Chennai

Notes of harmony

It rained melodies at Ramya Nandakumar’s light music show

Ramya Nandakumar’s Amruthavarsham (with Eternal Music as its tagline) is not a run-of-the-mill light music show. A couple of years ago, when it felicitated Vani Jairam, even the famed singer was in for a surprise. On turning into Habibullah Road on her way to German Hall, where the event was organised, she was welcomed into an open car bedecked with flowers and taken in a procession to the venue. This time too, at Kamarajar Arangam, unique features were aplenty. The show was held for a cause — the welfare of musicians and education for their wards.

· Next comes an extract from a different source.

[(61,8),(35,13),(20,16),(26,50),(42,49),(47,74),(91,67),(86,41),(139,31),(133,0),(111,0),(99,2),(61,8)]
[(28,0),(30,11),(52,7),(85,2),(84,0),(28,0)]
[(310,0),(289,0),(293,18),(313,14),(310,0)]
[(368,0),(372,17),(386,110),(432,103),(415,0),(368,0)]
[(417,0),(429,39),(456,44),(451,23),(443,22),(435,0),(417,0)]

The word ‘Harmony’ in the tongue-twister of a title (ISAI Pattaasugalin Harmony Saravedi) piqued my interest. Did it imply that it would be a line-up of songs that included a chorus? The conjecture was correct — almost all the numbers presented had harmony support.

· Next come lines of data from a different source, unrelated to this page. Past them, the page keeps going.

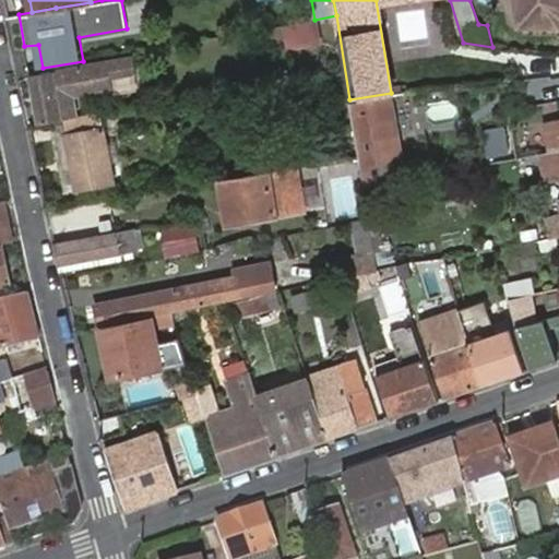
[(558,0),(513,0),(518,22),(558,15),(558,0)]
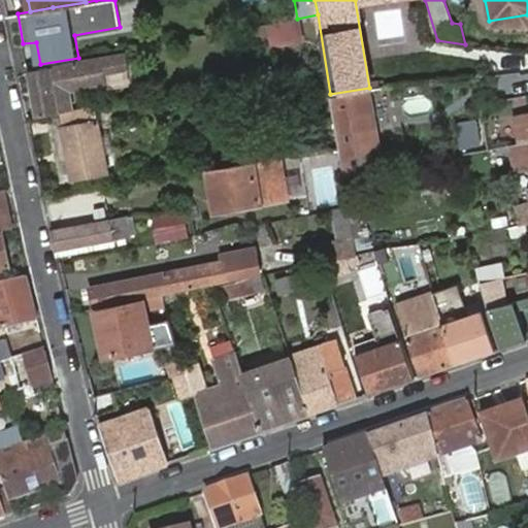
[(527,14),(489,21),(489,30),(527,32),(527,14)]
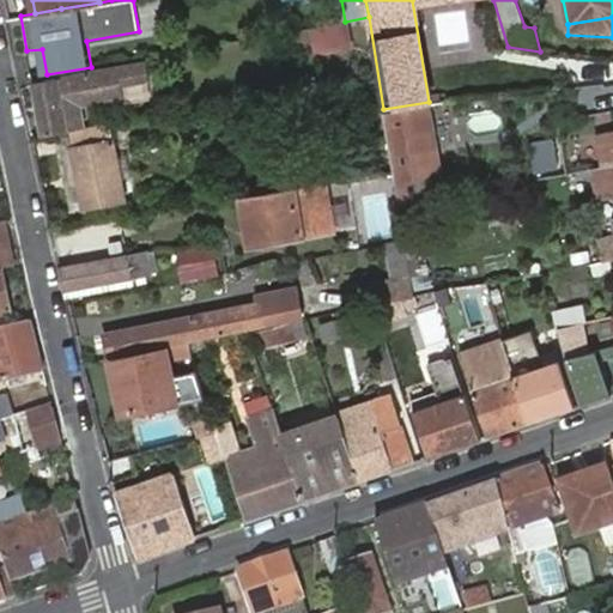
[(59,134),(71,132),(85,129),(80,107),(125,101),(122,89),(151,85),(147,66),(74,77),(32,84),(42,137),(59,134)]
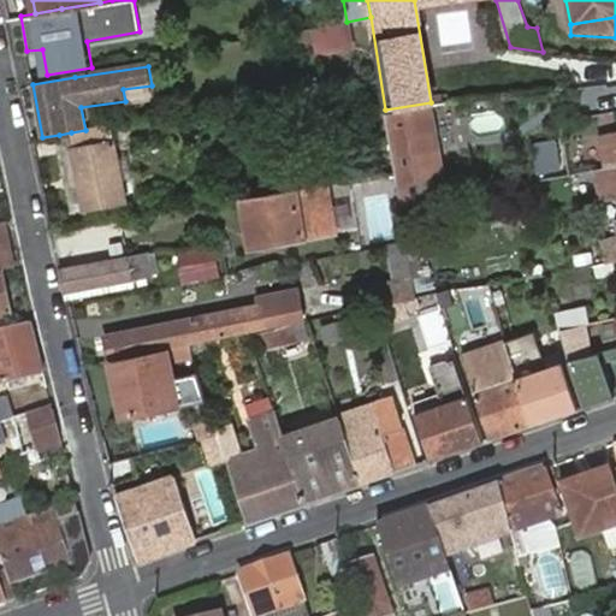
[(431,102),(385,110),(401,203),(426,199),(446,195),(431,102)]
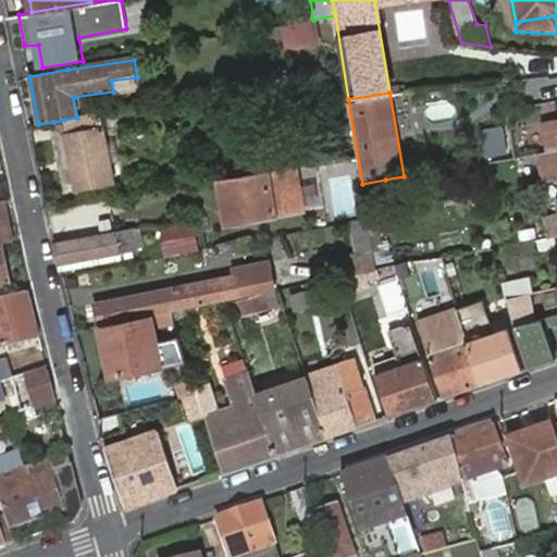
[(114,183),(100,113),(77,118),(64,120),(66,133),(65,134),(77,189),(114,183)]
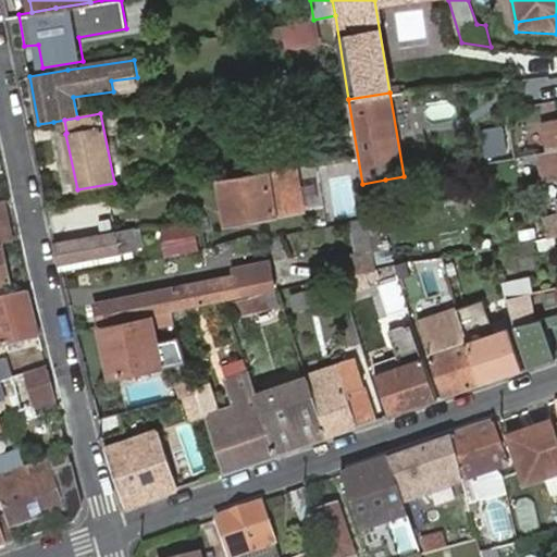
[(66,133),(64,120),(53,122),(66,192),(77,189),(65,134),(66,133)]
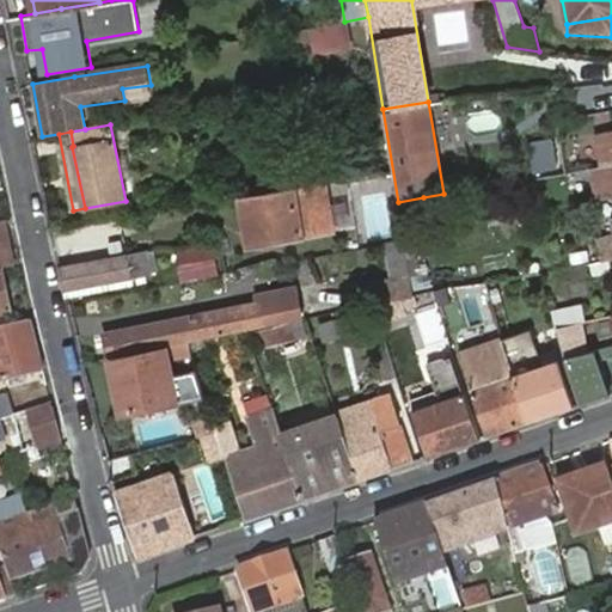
[(556,135),(528,139),(533,171),(561,167),(556,135)]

A tableau of 50 singers and more than a dozen musicians — men in white, and women in black — adorned the stage. Carefully-selected songs had them chorusing away delightfully throughout. Generally, AR Rahman’s numbers are considered challenging for stage shows. Yet Amruthavarsham pulled it off. The ‘Veerapaandi Kottaiyile’ song was a case in point. Plaudits to Sujatha Venkatraman, the conductor of the song.

Opening with Ilaiyaraaja’s scintillating theme music of Raja Paarvai, the evening was more an Isaignani musical. Ilaiyaraaja had used 140 musicians for the scintillating melody, ‘Sundari Kannaal’ (Thalapathi). Amruthavarsham made an impact with around 12! His ‘Manidha Manidha’, originally sung by Yesudas, was another such demanding composition that was presented on stage, probably for the first time. The magic of late singer Shahul Hameed’s voice was poignantly re-created by his brother Shamsuddin with Rahman’s ‘Rasathi En Usiru,’ for which chords alone were used.

The evening had its downsides too — unintended vibratos, off-key notes, missed cues… When special invitees, composers SA Rajkumar and Dhina, arrived at least two hours late, and then gave platitudinous speeches, it irked, more because other singers were waiting their turn and time was running out. The angst of rehearsing for days on end only to sing to a near-empty hall can be disconcerting. When eventually Nandakumar exhorted the few people around to stay on, it was well past 10.

Jairam, who arrived on the dot and stayed on till almost the end to encourage the troupe, was an admirable contrast.